Text section.
============
= Earl of Carrick (Ireland) =

Comital lordship in County Tipperary, Ireland

Arms of Butler, Earls of Carrick: Or, a chief indented azure, a crescent for difference

Earl of Carrick, in the barony of Iffa and Offa East, County Tipperary, is a title in the Peerage of Ireland.

==First creation==
The title was first created in 1315 for Sir Edmund Butler, Justiciar of Ireland, by King Edward II. The title is linked to the manor of Karryk Mac Gryffin (the modern town of Carrick-on-Suir) in the barony of Iffa and Offa East, County Tipperary. Edmund was the father of James Butler, 1st Earl of Ormond, and John Butler of Clonamicklon. However, upon his death in 1321, the earldom was not inherited by his son and heir.

Later, with the second creation of the title, it was bestowed on the descendants of his second son, John, who became Viscounts Ikerrin and Earls of Carrick. Sir Edmund Butler had distinguished himself in the fight against the Bruce invasion of Ireland.

==Second creation==
In 1629, Lieutenant-General Sir Pierce Butler was raised to the Peerage of Ireland as Viscount Ikerrin. He was the descendant of John Butler of Clonamicklon, the second son of Edmund Butler, Earl of Carrick. The Viscount's great-great-grandson, the 4th Viscount, sat in the Irish Parliament of James II and was outlawed in 1689 after the accession of William III and Mary II. However, the outlawry was annulled in 1698 and he was able to take his seat in the Irish House of Lords. Lord Ikerrin later achieved the military rank of Brigadier-General.

His son, the 5th Viscount, died at an early age and was succeeded by his uncle, the 6th Viscount. He was a Protestant clergyman. His eldest son, the 7th Viscount, died as a child and was succeeded by his younger brother, Somerset Hamilton Butler. In 1748, the 8th Viscount Ikerrin was made Earl of Carrick in the Peerage of Ireland in memorial of his remote ancestor, John Butler, mentioned above.
============
Dataset rows.

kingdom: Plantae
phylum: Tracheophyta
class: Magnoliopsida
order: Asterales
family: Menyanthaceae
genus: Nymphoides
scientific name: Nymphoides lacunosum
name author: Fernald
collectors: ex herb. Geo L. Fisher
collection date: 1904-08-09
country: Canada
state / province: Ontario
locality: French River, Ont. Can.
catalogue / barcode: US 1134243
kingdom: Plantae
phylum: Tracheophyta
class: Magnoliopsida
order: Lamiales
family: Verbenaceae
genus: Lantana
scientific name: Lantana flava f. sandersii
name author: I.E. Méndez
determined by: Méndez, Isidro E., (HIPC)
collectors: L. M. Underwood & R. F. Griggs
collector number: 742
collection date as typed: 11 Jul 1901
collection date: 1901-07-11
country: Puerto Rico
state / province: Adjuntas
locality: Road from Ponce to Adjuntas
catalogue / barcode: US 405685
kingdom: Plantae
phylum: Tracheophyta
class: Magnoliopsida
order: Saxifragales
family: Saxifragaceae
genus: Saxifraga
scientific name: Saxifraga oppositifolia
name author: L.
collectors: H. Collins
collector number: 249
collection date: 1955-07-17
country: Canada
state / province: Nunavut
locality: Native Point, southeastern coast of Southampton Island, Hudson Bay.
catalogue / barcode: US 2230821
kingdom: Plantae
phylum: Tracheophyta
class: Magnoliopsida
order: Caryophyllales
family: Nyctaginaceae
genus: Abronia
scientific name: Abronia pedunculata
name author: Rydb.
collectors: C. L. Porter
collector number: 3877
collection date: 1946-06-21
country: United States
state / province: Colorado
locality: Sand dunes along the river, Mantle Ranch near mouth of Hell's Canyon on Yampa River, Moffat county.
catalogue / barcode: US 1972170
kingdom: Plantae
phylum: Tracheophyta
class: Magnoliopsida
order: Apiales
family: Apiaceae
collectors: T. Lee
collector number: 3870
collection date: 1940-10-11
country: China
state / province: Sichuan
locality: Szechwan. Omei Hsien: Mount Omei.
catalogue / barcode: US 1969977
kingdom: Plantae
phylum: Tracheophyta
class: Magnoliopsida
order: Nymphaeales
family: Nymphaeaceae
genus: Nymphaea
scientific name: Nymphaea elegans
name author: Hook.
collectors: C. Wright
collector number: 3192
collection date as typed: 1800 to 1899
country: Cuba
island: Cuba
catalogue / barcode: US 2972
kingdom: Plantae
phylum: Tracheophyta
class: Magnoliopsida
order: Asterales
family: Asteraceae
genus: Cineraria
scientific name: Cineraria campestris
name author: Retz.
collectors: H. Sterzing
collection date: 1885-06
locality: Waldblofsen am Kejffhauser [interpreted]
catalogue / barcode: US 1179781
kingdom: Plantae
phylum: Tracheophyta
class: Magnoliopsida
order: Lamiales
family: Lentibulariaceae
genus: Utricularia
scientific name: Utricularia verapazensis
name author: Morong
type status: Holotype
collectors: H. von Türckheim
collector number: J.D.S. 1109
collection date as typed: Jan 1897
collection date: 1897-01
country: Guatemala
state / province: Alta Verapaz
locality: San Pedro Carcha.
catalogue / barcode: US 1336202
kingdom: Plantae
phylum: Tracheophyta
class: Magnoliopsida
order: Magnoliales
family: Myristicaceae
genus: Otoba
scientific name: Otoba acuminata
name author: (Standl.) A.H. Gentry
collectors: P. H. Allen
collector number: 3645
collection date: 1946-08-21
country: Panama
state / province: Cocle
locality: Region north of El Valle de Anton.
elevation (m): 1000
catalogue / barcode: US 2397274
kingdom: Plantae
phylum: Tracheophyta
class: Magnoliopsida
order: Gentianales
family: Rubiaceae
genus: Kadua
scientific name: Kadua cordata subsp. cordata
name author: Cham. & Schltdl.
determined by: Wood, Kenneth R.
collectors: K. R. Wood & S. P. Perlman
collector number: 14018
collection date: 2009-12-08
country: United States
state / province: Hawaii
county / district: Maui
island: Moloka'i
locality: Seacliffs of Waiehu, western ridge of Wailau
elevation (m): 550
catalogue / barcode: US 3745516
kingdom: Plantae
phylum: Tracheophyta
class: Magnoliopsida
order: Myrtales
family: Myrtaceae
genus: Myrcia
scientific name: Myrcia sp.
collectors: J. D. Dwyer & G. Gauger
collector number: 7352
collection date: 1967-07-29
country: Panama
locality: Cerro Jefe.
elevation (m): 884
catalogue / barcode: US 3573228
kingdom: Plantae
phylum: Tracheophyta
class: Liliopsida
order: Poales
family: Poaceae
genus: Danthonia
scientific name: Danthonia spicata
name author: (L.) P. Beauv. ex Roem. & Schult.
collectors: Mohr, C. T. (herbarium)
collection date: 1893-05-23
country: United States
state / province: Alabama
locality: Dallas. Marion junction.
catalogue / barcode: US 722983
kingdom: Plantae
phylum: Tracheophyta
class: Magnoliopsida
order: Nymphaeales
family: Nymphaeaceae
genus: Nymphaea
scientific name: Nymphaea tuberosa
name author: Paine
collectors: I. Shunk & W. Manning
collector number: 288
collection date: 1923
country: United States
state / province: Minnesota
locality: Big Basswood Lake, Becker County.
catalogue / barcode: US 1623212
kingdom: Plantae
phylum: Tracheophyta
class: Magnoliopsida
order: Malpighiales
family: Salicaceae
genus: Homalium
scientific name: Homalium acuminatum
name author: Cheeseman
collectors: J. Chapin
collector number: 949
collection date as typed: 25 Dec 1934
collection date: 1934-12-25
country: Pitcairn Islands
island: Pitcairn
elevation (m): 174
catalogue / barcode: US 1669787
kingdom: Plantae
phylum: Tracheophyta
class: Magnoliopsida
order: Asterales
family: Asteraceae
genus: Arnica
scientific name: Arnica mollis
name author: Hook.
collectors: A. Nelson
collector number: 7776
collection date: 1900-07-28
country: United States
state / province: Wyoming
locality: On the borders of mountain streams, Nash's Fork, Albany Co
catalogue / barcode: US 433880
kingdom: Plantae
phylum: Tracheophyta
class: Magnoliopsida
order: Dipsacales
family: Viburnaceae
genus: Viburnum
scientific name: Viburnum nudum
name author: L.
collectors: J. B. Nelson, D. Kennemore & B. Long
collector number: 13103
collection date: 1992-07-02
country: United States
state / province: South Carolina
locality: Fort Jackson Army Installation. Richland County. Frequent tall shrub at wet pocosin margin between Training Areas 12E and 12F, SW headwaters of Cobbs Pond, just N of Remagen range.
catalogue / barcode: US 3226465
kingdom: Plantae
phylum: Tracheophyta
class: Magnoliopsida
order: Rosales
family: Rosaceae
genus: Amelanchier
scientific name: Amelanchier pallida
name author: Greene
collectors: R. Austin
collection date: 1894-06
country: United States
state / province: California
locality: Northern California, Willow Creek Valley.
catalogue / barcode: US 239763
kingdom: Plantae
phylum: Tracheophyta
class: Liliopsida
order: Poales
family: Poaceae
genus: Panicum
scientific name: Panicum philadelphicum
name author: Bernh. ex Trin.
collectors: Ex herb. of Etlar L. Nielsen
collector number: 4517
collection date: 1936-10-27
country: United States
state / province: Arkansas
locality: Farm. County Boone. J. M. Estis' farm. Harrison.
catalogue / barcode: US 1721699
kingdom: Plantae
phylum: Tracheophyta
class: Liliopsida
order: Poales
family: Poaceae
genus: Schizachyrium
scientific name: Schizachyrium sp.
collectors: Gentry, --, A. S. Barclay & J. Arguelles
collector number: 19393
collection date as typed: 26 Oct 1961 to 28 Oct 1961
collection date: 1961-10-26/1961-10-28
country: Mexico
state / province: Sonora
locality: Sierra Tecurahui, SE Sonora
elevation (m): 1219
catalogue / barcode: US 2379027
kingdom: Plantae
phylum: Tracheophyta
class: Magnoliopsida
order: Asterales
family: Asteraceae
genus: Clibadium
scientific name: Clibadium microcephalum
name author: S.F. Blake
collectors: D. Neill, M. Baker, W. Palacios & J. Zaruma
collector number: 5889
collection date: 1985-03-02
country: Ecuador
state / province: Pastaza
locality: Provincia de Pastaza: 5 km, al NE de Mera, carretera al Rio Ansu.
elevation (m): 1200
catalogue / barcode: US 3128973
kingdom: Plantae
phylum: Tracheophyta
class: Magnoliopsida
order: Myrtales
============
Your instructions. According to the Earl of Carrick text, in what year was the 8th Viscount Ikerrin made Earl of Carrick?

Complete answer. 1748